In the above situation, you need to ensure that the started task has run to its callback. You can use a counter to record the number of running tasks, and wait for the count value to reach 0 before the main function returns.
In the following example, in the callback of a server task, a log file writing task is added to the current series (assuming that file writing is very slow and asynchronous IO needs to be started once).

std::mutex mutex;
std::condition_variable cond;
int log_task_cnt = 0;

void log_callback(WFFileIOTask *log_task)
{
    mutex.lock();
    if (--log_task_cnt == 0)
        cond.notify_one();
    mutex.unlock();
}

void reply_callback(WFHttpTask *server_task)
{
    WFFileIOTask *log_task = WFTaskFactory::create_pwrite_task(..., log_callback);

    mutex.lock();
    log_task_cnt++;
    mutex.unlock();
    *series_of(server_task) << log_task;
}

int main(void)
{
    WFHttpServer server;

    server.start();
    pause();
    ...

    server.stop();

    std::unique_lock<std::mutex> lock(mutex);
    while (log_task_cnt != 0)
        cond.wait(lock);
    lock.unlock();
    return 0;
}

Although the above method is feasible, it does increase the complexity and the error probability of the program, which should be avoided as much as possible. For example, you can write log directly in reply callback.

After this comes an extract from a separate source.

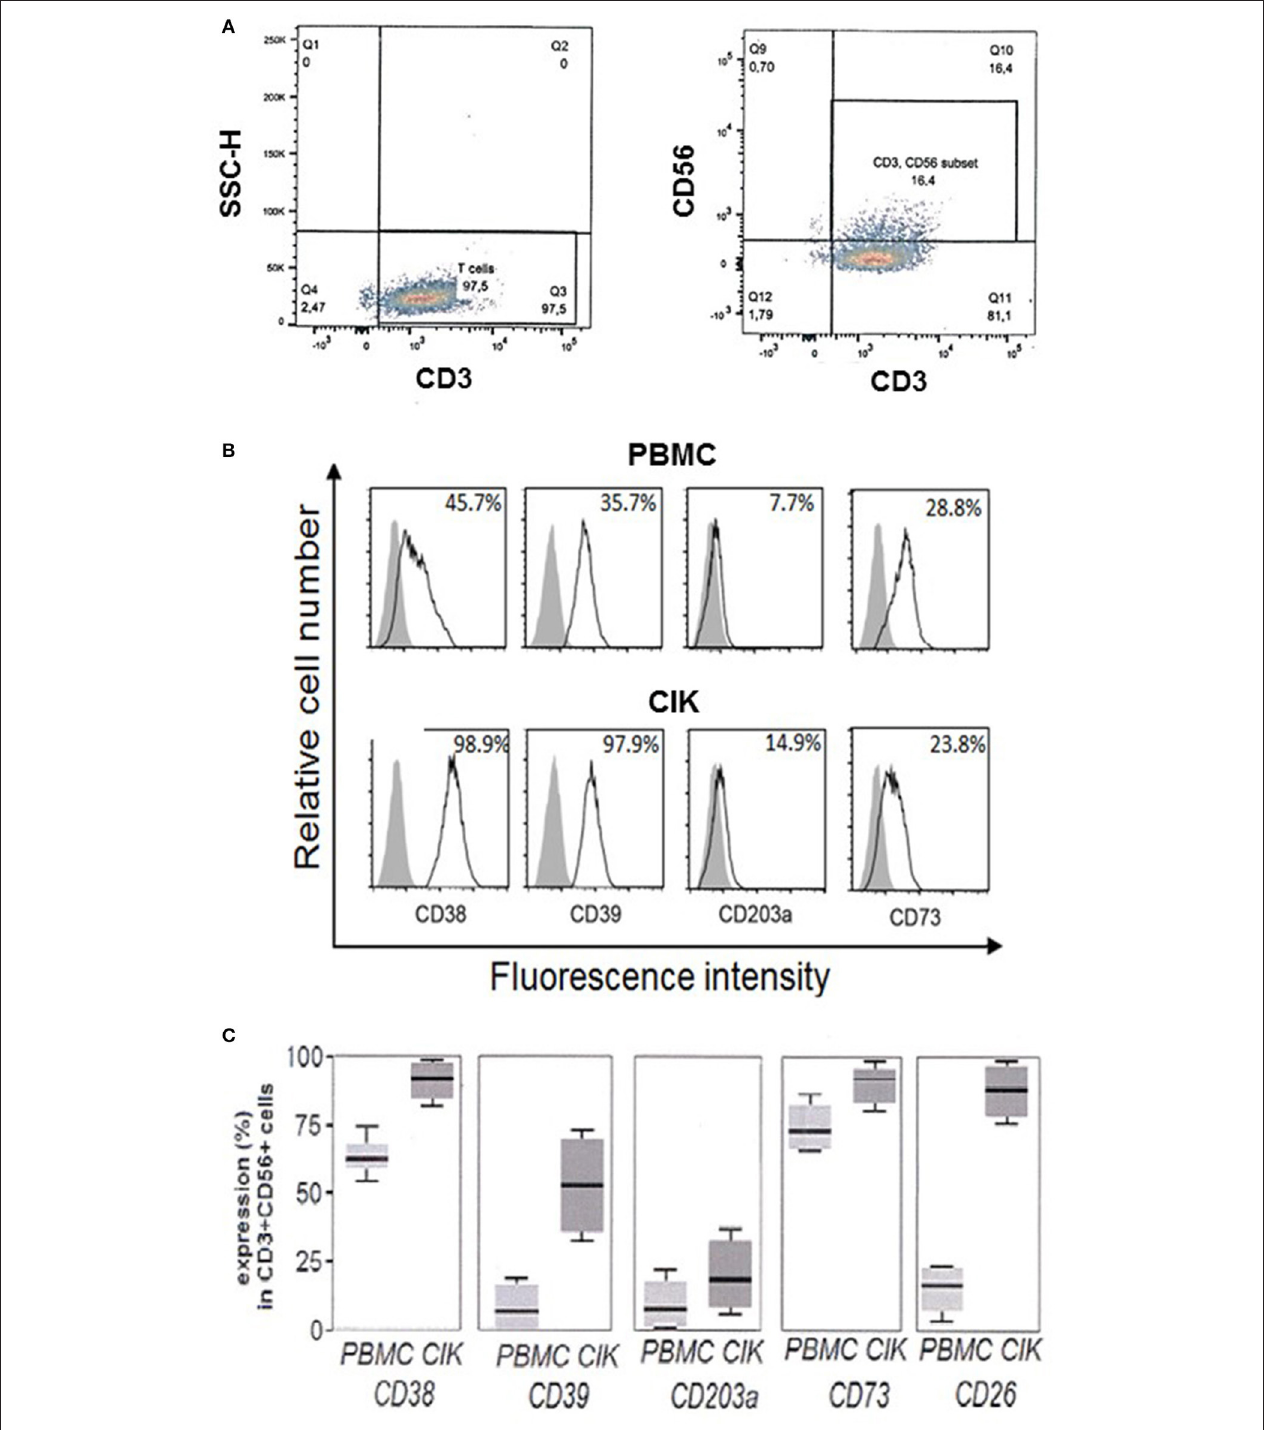
FIGURE 2 | Expression of CD38, CD39, CD203a, and CD73 in CD3 + CD56 + human PBMC and in the corresponding CIK cells. (A) Representative gating of CD3 + and CD3 + CD56 + populations present in CIK cells at the third week of culture. Analysis was performed by using the fluorophores PE-Cy7 or FITC for CD3 and CD56 antigens, respectively. (B) Cytofluorometric expression analysis of ectoenzymes (white peaks) in PBMC at day 0 (upper panel) and CIK cells at day 21 (lower panel). CD38, CD39, CD73, and CD203a were detected by APC conjugated antibodies. Gray peaks demarcate isotype control staining. Percentage of positive cells is indicated. (C) Percentage of expression of the different markers in PBMC (day 0) and CIK cells (day 21). Cells were from 6 subjects (5 gastrointestinal stromal tumors and 1 osteosarcoma). In C , data are expressed as mean, minimum and maximum values.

About memory leakage of OpenSSL 1.1 in exiting

We found that some OpenSSL 1.1 versions have the problem of incomplete memory release in exiting. The memory leak can be seen by Valgrind memcheck tool.
This problem only happens when you use SSL, such as crawling HTTPS web pages, and usually you can ignore this leak. If it must be solved, you can use the following method:

#include <openssl/ssl.h>

int main()
{
#if OPENSSL_VERSION_NUMBER >= 0x10100000L
    OPENSSL_init_ssl(0, NULL);
#endif
    ...
}

In other words, before using our library, you should initialize OpenSSL. You can also configure OpenSSL parameters at the same time if necessary.
Please note that this function is only available in OpenSSL version 1.1 or above, so you need to check the openSSL version before calling it.
This memory leak is related to the memory release mechanism of OpenSSL 1.1. The solution provided by us can solve this problem (but we still recommend you to ignore it).